A aventura de Cesare Battisti em Caxias do Sul

É claro que a livraria Do Arco da Velha não é obrigada a comprar brigas que não são suas, mas deveria ter tomado uma posição clara e firme em relação aos ataques que sofreu na semana passada. Uma livraria deve ser sempre um espaço de civilidade e esta deve prevalecer, mesmo numa situação difícil. Explico: a Do Arco da Velha, de Caxias do Sul, tinha marcado no último sábado uma sessão de autógrafos com Cesare Battisti, que acaba de publicar seu 18º livro, Ao pé do muro (Martins Fontes). Porém, dias antes do evento, deixou-se intimidar por um bando de malucos que, no Facebook, prometeram hostilizar e até matar o italiano Cesare Battisti, ex-militante do PAC italiano (Proletários Armados pelo Comunismo) e desistiu do evento marcado. É claro que ninguém mataria Battisti. Todos seguiriam vivendo suas vidas, uns mais mal humorados do que outros. Na minha opinião, a livraria deveria ter ignorado publicamente os ataques e mantido a sessão — não sem antes avisar a polícia porque poderiam acontecer manifestações. Seria uma atitude contra o obscurantismo, a intolerância e o provincianismo. Tenho certeza de que nem manifestações ocorreriam.

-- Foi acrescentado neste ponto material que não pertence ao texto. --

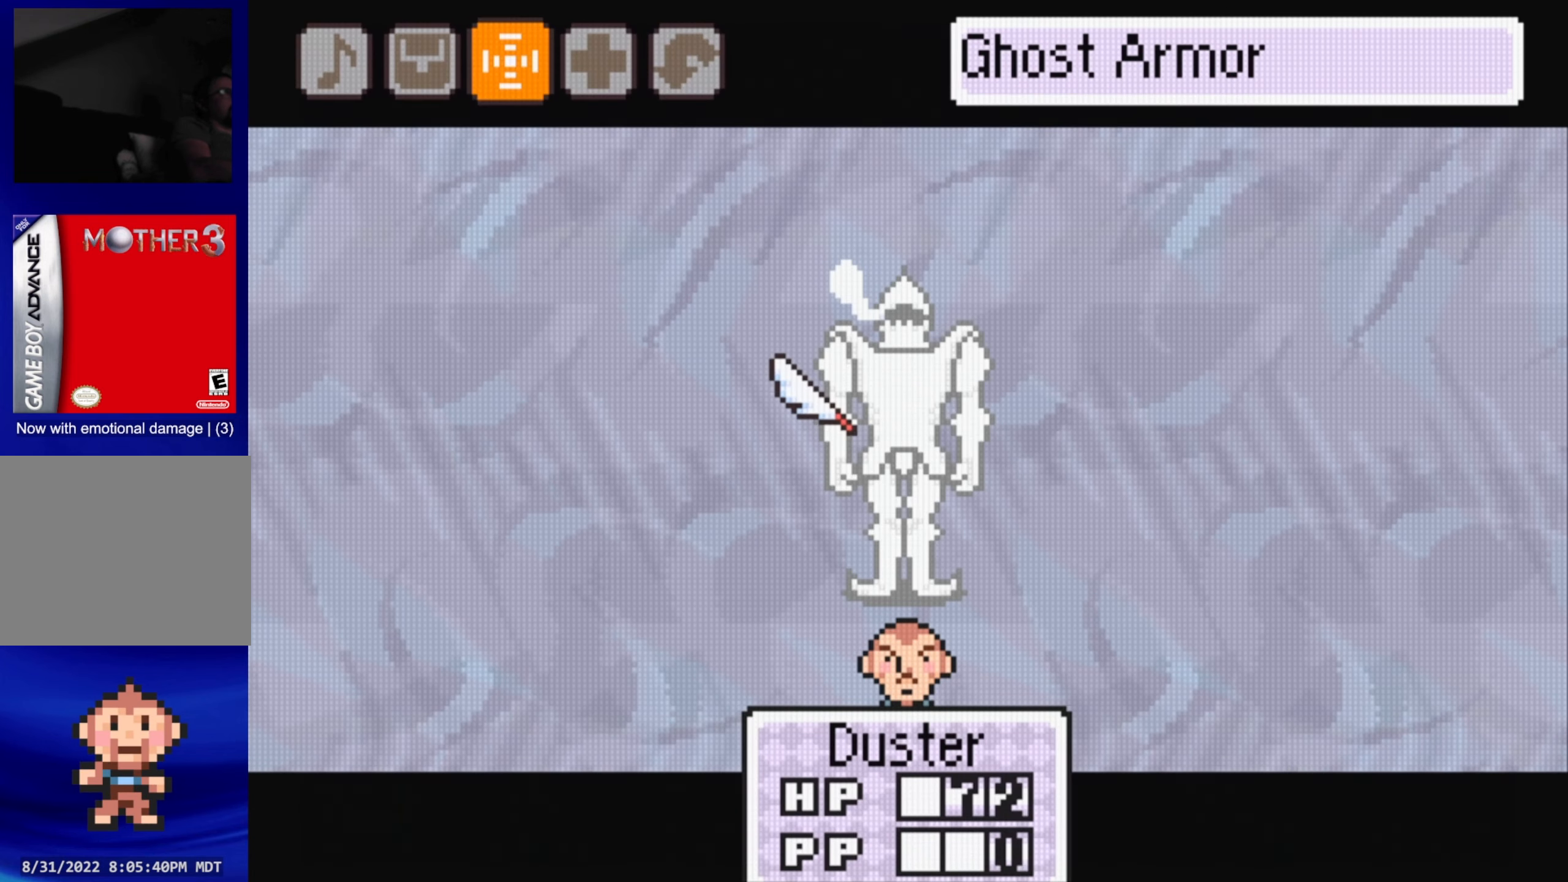
{"buttons": [], "events": []}
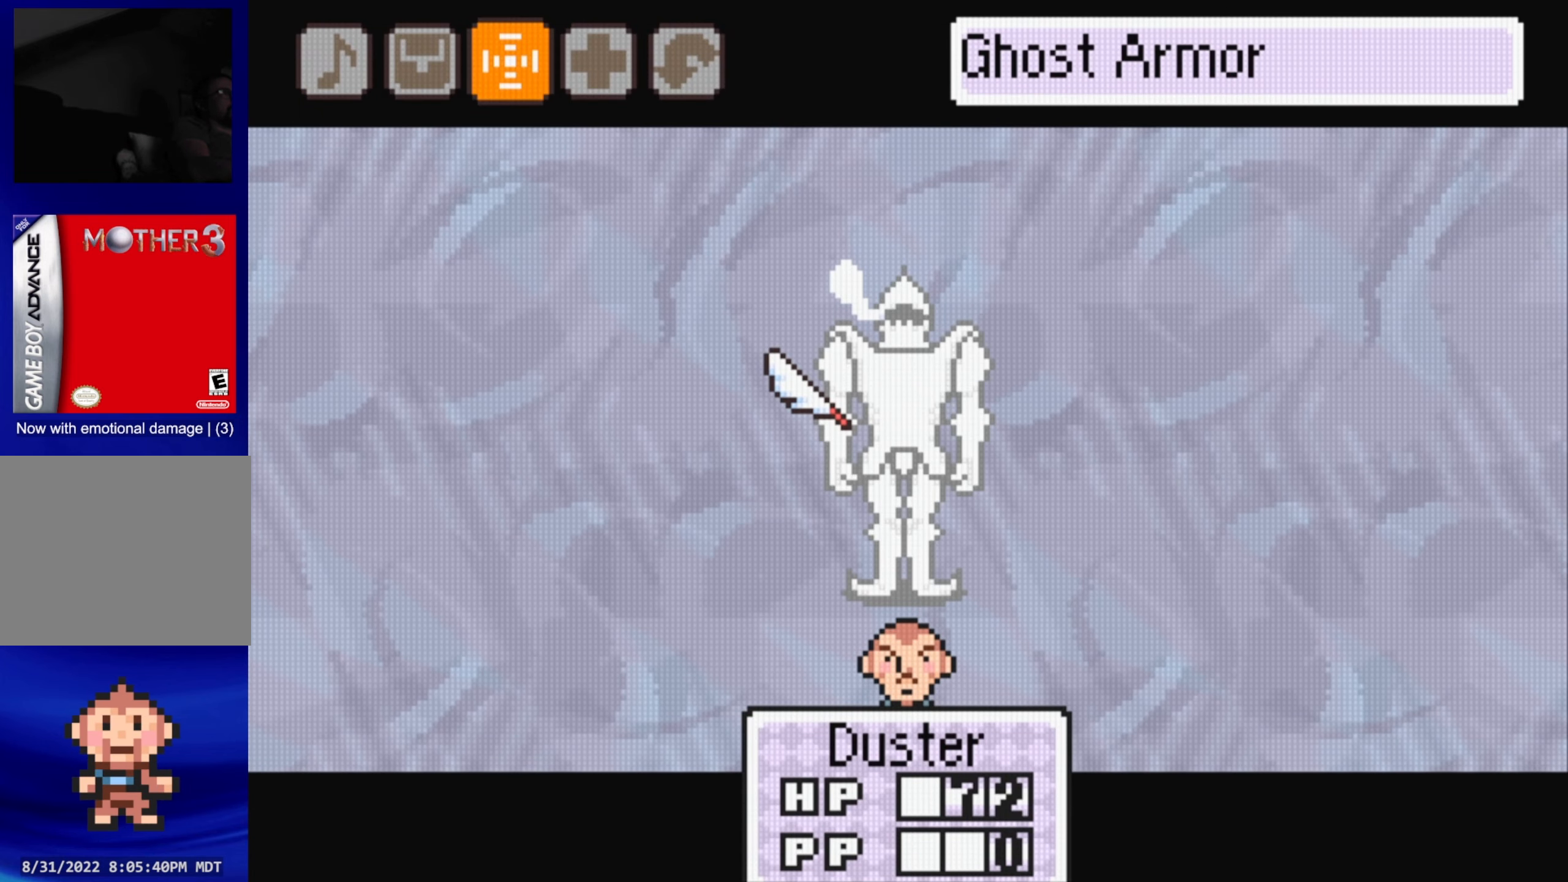
{"buttons": [], "events": [[117, "A", "down"], [284, "A", "up"]]}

Não interessa se Battisti é um bom autor. Não interessa se ele matou. Não interessa se foi julgado à revelia. Nosso país formou-se a partir de imigrantes e, se eles estão aqui legalmente, devem ter liberdade de trabalhar honestamente e produzir, sem serem ameaçados. Não entendo o gênero de conspurcação que a cidade sofreria com a presença do ex-militante e atual escritor. Caxias está no Brasil, assim como Battisti.  Queiram ou não, ele está no país legalmente, escreveu 18 livros — 15 na França, em liberdade — e, se quisesse, poderia processar quem o chama de assassino. Afinal, o STF liberou o homem, que pode ir a vir.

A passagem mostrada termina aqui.